Possession claims are failing due to little known hurdles

Barrister Michael Grant explains how little known hurdles are stifling possession claims

 

As most reading this will know, S.21 of the Housing Act 1988 enables landlords of residential property to terminate assured short-hold tenancies (ASTs) without being required to give a reason for wanting to obtain possession.

It is therefore unsurprising that S.21 has remained the more popular choice for landlords, as opposed to the S.8 possession route which not only requires the landlord to prove the grounds for possession brought against the tenant but often also to show that it is reasonable for the Court to make such an order for possession.

Whilst on its face S.21 appears to be a dream for landlords, the Housing Act 2004 (and more recently the Deregulation Act 2015) introduced a raft of obligations, which, if not adhered to, prevent a S.21 notice from being served.

A possession claim will fail in any of the following scenarios:

1)Where a S.21 notice was served on the tenant and the AST is not in fact an AST, but rather an assured tenancy (S.21 is only reserved for ASTs);

2)Where proceedings are issued prior to the expiry of a S.21 notice;

3)Where the property is required by the Housing Act 2004 to be licensed as a House in Multiple Occupation (HMO) and is not so licensed;

4)Where the landlord has failed to protect the deposit in an authorised deposit scheme within 30 days of receiving the funds;

5)Where the landlord has failed to provide the tenant with prescribed information within 30 days of receiving the deposit;

6)In the event that someone paid the deposit on behalf of the tenant (otherwise known as a relevant person) and the landlord has failed to provide that relevant person with prescribed information within 30 days of receiving the deposit [NB – The duty to provide the relevant person with such information exists regardless of whether the landlord has in fact provided the tenant with such information];

The following are only in relation to tenancies that have commenced on or after 1 October 2015:

7)Where the S.21 notice is served on the tenant within the period of 4 months beginning with the day on which the tenancy began;

8)Where an improvement notice was served by the Council in relation to a category 1 or category 2 hazard, and a S.21 notice was served on the tenant within the period of 6 months beginning with the day on which the improvement notice was served;

9)Where a notice was served by the Council following emergency remedial action, and a S.21 notice was served on the tenant within the period of 6 months beginning with the day on which the improvement notice was served;

10) Where the landlord takes revenge on the tenant for complaining about the condition of the property (or the common parts of the building), and such a complaint is made to the landlord or to a person acting on behalf of the landlord in relation to the tenancy and the landlord attempts to carry out a retaliatory eviction. Provided the case does not fall under any of the allowed exemptions, the S.21 notice will be deemed invalid should the following steps have taken place:

i)Before the S.21 notice was given, the tenant made a complaint to the landlord in writing about the condition of the property; and

ii)The landlord failed to provide a response within 14 days with a description of the action that he proposes to take to address the complaint and/or he failed to set out a reasonable timescale within which that action will be taken; and

iii)The tenant made a complaint to the local authority’s environmental health service about the same, or substantially the same, defects complained about to the landlord; and

iv)The local authority has served a relevant notice in relation to the property in response to the complaint made by the tenant.

**Information given**
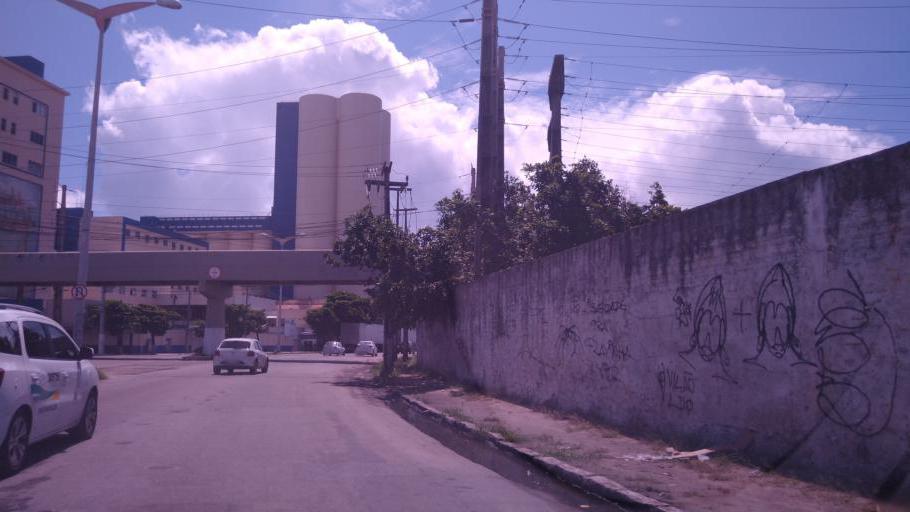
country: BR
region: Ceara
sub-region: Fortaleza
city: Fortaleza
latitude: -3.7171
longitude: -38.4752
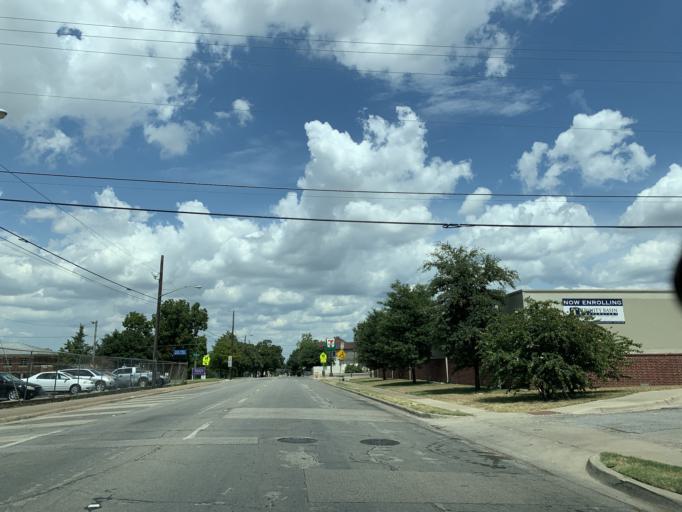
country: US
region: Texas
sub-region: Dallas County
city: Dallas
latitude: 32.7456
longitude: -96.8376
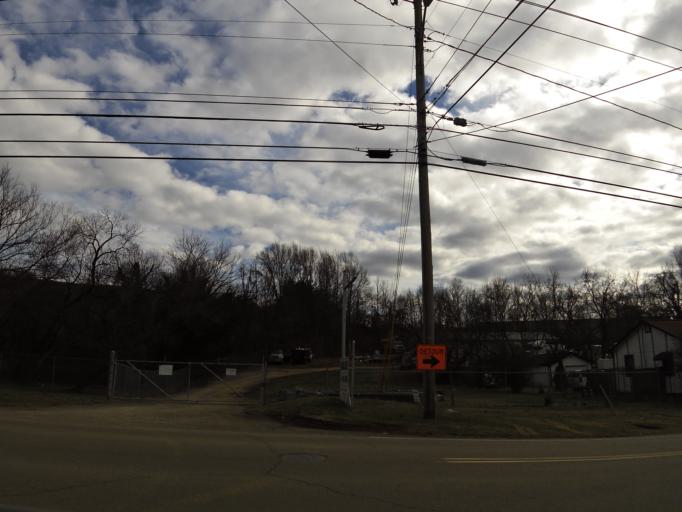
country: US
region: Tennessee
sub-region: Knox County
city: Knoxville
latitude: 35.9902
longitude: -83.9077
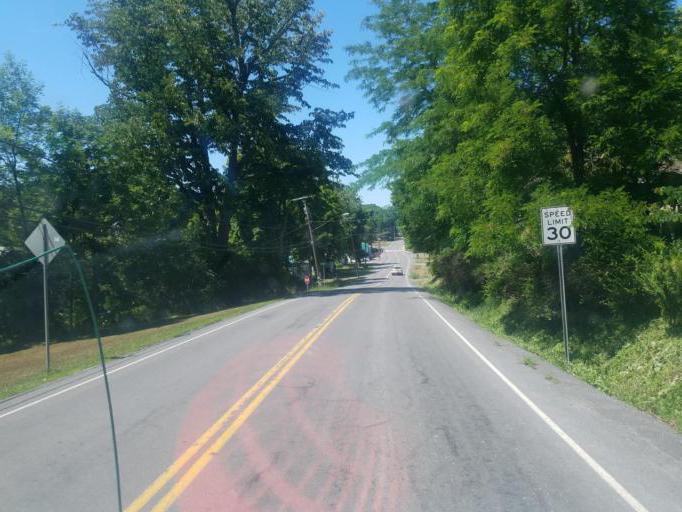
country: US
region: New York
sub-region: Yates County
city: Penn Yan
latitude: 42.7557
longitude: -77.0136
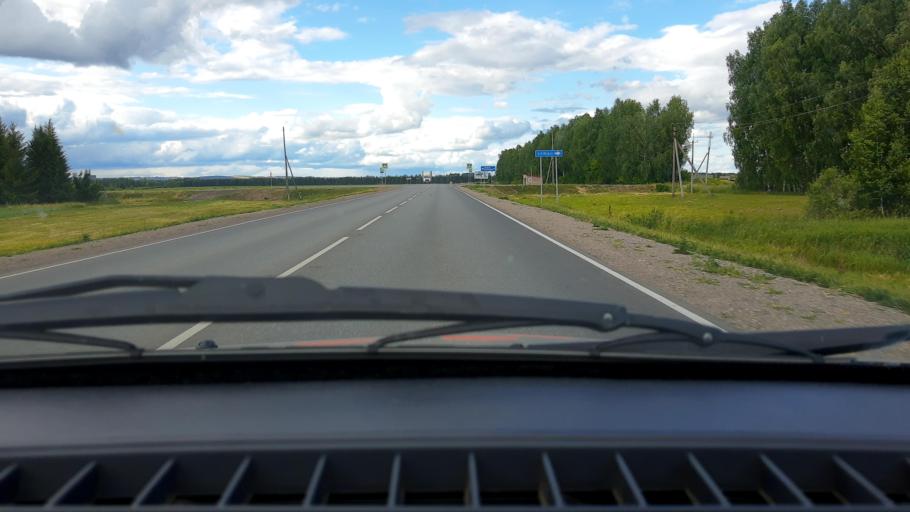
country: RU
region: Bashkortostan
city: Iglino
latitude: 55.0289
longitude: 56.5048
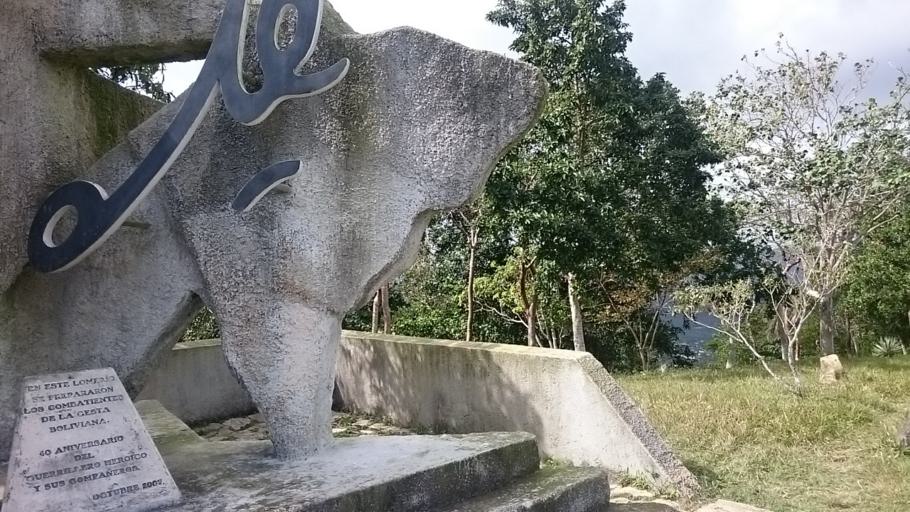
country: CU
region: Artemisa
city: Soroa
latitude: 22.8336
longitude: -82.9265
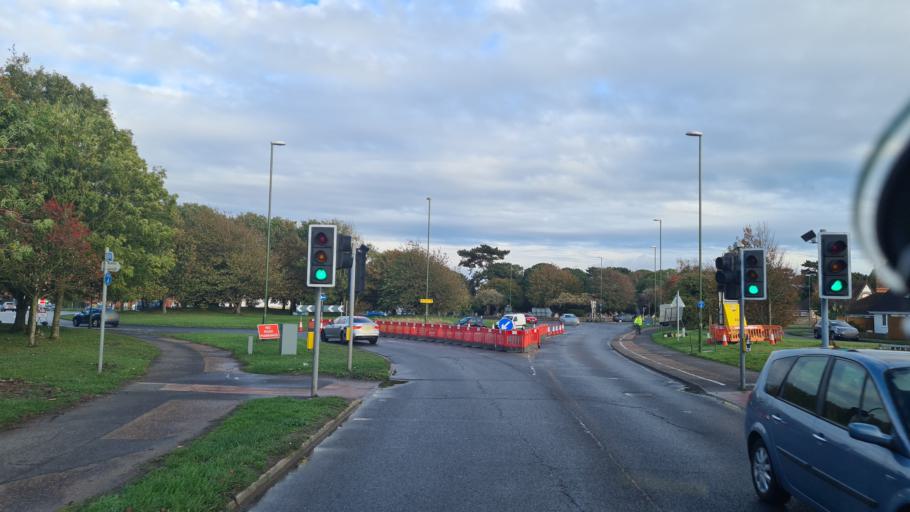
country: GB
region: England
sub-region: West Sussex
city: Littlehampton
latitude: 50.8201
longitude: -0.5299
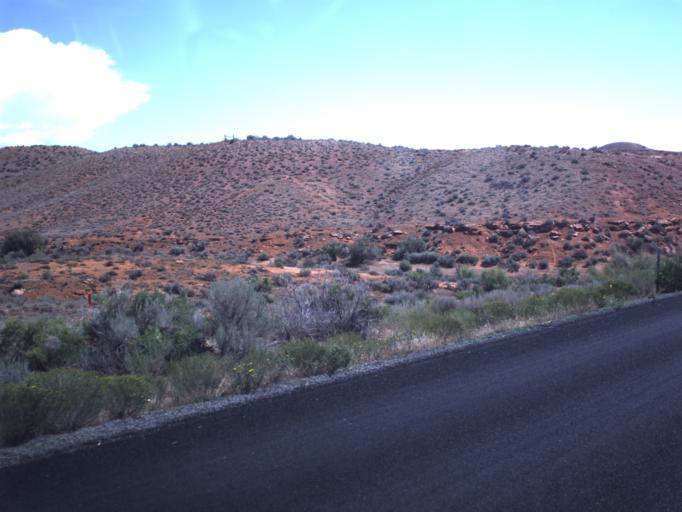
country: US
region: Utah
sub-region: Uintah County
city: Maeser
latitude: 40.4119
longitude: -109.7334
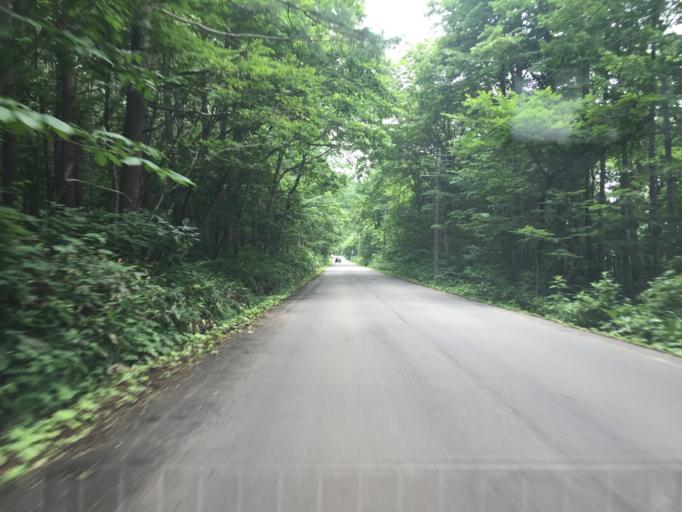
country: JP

**Given task 1**
For the article on possession claims, state whether each statement agrees with it: (a) a S.21 notice requires the landlord to give a reason for seeking possession; (b) a possession claim fails if the landlord did not protect the deposit in an authorized scheme within 30 days of receiving the funds; (c) the four-month restriction on serving a S.21 notice applies to every tenancy, whatever its start date. Answer yes or no for each and quote the deciding words.
**Given task 2**
Reproduce the passage of the article on possession claims starting at "As most reading" and ending at "from being served.".

**Worked answer 1**
(a) No: "without being required to give a reason for wanting to obtain possession."
(b) Yes: "Where the landlord has failed to protect the deposit in an authorised deposit scheme within 30 days of receiving the funds"
(c) No: "The following are only in relation to tenancies that have commenced on or after 1 October 2015:"

**Worked answer 2**
As most reading this will know, S.21 of the Housing Act 1988 enables landlords of residential property to terminate assured short-hold tenancies (ASTs) without being required to give a reason for wanting to obtain possession.

It is therefore unsurprising that S.21 has remained the more popular choice for landlords, as opposed to the S.8 possession route which not only requires the landlord to prove the grounds for possession brought against the tenant but often also to show that it is reasonable for the Court to make such an order for possession.

Whilst on its face S.21 appears to be a dream for landlords, the Housing Act 2004 (and more recently the Deregulation Act 2015) introduced a raft of obligations, which, if not adhered to, prevent a S.21 notice from being served.